— Exercícios propostos —
1. No texto sobre o pluviômetro de báscula, atualize o trecho que começa em "Meu problema está" e vai até "os códigos necessários.", substituindo "JavaScript" por "Python".
2. Resuma em duas frases o texto sobre o pluviômetro de báscula.
3. Dê continuidade ao texto sobre o pluviômetro de báscula a partir da última frase apresentada.

— Texto extraído —
* * * * * * *

Tentei conseguir com o pessoal do Tropixel ajuda para resolver os problemas que encontro para tornar operacional um pluviômetro de báscula, mesmo mecanismo básico dos 9 pluviômetros doados pelo Cemaden que foram instalados em Ubatuba, em áreas de risco de escorregamento de encostas. Claro que a báscula dos pluviômetros do Cemaden é de plástico abs de primoroso design e a do meu é um cano de PVC com algumas adaptações, que aquele tem um sistema digital de mensuração e registro da chuva com display de cristal líquido, e custa uns oito mil reais cada um, e este usará como interface USB um prosaico mouse e o Toshibinha de m&rd@, mas são materiais já disponíveis e o custo será baixo. Mas não deu certo: uma parte dos eventos previstos para o Tropixel simplesmente não aconteceu e, objetivamente, não consegui ajuda no Ônibus Hacker - que ouviu com atenção, mas não deu resposta, um jovem que procurava auxílio para seu projeto de um alarme automático para inundação em áreas de risco de Ubatuba.

Meu problema está nos códigos de software. Creio que já sei fazer o JavaScript ler os eventos do mouse USB, que uso (reuso) como minha prosaica interface USB para o pluviômetro, mas não consigo gravar data e horário desses eventos em arquivo txt ou csv, pois ainda não consegui criar e manipular esses arquivos. Compreendam, estou a poucos meses de me tornar oficialmente idoso e não tenho mais habilidades (ainda que tenha toda a gana, sem ter a grana) de conseguir produzir os códigos necessários.

* * * * * * *

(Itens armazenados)
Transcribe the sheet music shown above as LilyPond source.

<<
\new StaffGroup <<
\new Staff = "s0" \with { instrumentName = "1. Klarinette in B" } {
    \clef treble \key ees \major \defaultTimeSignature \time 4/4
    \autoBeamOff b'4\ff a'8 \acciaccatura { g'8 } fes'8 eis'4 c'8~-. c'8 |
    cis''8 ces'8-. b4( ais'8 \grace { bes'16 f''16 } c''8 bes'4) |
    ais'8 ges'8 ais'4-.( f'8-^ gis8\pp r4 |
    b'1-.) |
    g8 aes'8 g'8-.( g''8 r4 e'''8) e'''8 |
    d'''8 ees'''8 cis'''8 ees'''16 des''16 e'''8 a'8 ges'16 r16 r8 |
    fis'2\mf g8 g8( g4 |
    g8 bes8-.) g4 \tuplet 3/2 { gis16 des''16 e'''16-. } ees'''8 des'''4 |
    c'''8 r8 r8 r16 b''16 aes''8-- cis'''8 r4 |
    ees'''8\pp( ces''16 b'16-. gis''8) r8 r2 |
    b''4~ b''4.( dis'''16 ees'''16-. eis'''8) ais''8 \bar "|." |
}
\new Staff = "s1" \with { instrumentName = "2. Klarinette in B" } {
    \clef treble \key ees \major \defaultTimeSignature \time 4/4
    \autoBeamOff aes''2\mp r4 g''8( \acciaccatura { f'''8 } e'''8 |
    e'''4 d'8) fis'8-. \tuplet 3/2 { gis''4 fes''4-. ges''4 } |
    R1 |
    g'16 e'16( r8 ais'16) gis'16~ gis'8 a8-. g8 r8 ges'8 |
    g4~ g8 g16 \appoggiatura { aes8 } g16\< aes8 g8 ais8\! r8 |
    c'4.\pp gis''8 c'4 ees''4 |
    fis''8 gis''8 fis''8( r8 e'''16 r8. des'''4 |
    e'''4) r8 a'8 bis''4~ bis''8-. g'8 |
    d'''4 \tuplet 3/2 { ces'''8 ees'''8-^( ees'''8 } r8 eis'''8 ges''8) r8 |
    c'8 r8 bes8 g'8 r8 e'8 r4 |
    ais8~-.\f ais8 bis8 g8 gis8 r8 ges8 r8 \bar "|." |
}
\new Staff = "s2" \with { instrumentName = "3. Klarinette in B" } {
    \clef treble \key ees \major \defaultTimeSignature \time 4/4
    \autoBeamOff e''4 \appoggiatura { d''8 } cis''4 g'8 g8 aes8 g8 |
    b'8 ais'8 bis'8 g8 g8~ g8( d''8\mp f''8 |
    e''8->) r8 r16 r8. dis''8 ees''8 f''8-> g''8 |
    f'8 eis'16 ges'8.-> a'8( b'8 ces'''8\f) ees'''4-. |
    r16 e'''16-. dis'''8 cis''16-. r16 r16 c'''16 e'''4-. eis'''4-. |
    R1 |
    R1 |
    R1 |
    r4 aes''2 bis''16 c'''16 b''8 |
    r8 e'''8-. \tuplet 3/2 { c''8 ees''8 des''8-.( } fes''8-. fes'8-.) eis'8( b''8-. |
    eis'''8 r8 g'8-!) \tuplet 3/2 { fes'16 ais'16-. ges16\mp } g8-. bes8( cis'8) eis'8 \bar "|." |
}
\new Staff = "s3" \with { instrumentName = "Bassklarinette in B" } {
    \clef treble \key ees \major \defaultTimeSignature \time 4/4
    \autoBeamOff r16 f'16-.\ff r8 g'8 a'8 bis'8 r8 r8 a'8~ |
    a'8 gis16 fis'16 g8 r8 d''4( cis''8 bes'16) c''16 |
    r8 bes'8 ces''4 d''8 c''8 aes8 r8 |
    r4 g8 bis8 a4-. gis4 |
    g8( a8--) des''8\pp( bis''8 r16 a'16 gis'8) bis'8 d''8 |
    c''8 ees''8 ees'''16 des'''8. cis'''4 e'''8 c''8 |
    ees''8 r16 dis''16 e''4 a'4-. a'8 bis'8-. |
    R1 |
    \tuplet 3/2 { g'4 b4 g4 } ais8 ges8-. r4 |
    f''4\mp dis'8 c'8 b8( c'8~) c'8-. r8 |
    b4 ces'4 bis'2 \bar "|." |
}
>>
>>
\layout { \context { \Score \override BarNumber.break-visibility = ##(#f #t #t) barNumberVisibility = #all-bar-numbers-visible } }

* * * * * * *

— Exercícios resolvidos —
1.
Meu problema está nos códigos de software. Creio que já sei fazer o Python ler os eventos do mouse USB, que uso (reuso) como minha prosaica interface USB para o pluviômetro, mas não consigo gravar data e horário desses eventos em arquivo txt ou csv, pois ainda não consegui criar e manipular esses arquivos. Compreendam, estou a poucos meses de me tornar oficialmente idoso e não tenho mais habilidades (ainda que tenha toda a gana, sem ter a grana) de conseguir produzir os códigos necessários.

2. A pessoa que escreve tentou obter no Tropixel ajuda para tornar operacional um pluviômetro de báscula de baixo custo, feito com um cano de PVC adaptado e com um mouse como interface USB, mas parte dos eventos não aconteceu e o Ônibus Hacker não deu resposta. O problema está no software: já sabe fazer o JavaScript ler os eventos do mouse, mas não consegue gravar a data e o horário desses eventos em arquivo txt ou csv.

3.
Sobre James Wallbank, de Sheffield (Reino Unido), talvez um tucano fazendo do muro o banco onde se senta, é necessário dizer que aquele carinha simpático e meio esquisito, de falar claro e pausado, com um uma longa cabeleira composta por fios entre alourados e negros como maioria, e uns grisalhos denunciadores das décadas de vida, cabeleira contida num rabinho de cavalo, falava de experiências concretas, já realizadas, e ainda em curso, e não de meros projetos, menos ainda de quiméricas ideias. Ele foi o criador e administra um treco doku (sei lá o que significa, mas deve ser do ku e o endereço é um php "access-space.org/doku" Acess Space que ele define como um espaço de acesso, bem no meio entre a parte pobre e a parte rica de Sheffield, um espaço de acesso para pessoas interessadas em arte, design, informática, reciclagem, música, eletrônica, fotografia e em conhecer pessoas com ideias interessantes, compartilhar e desenvolver habilidades e trabalho em projetos criativos, empreendedores e técnicos. Ufa! Não é pouco. E o Access Space se dá ao luxo de declarar moratória de doações de computadores e equipamentos eletrônicos - matérias-primas para reuso e reciclagem - até o dia 18 deste mês, porque precisa utilizar, reutilizar e reciclar o que já tem. Aqui em Ubatuba, no evento tropixélico, uma das dificuldades foi obter doações de equipamentos eletrônicos para uma oficina, que acabou não acontecendo, de reuso de lixo eletrônico.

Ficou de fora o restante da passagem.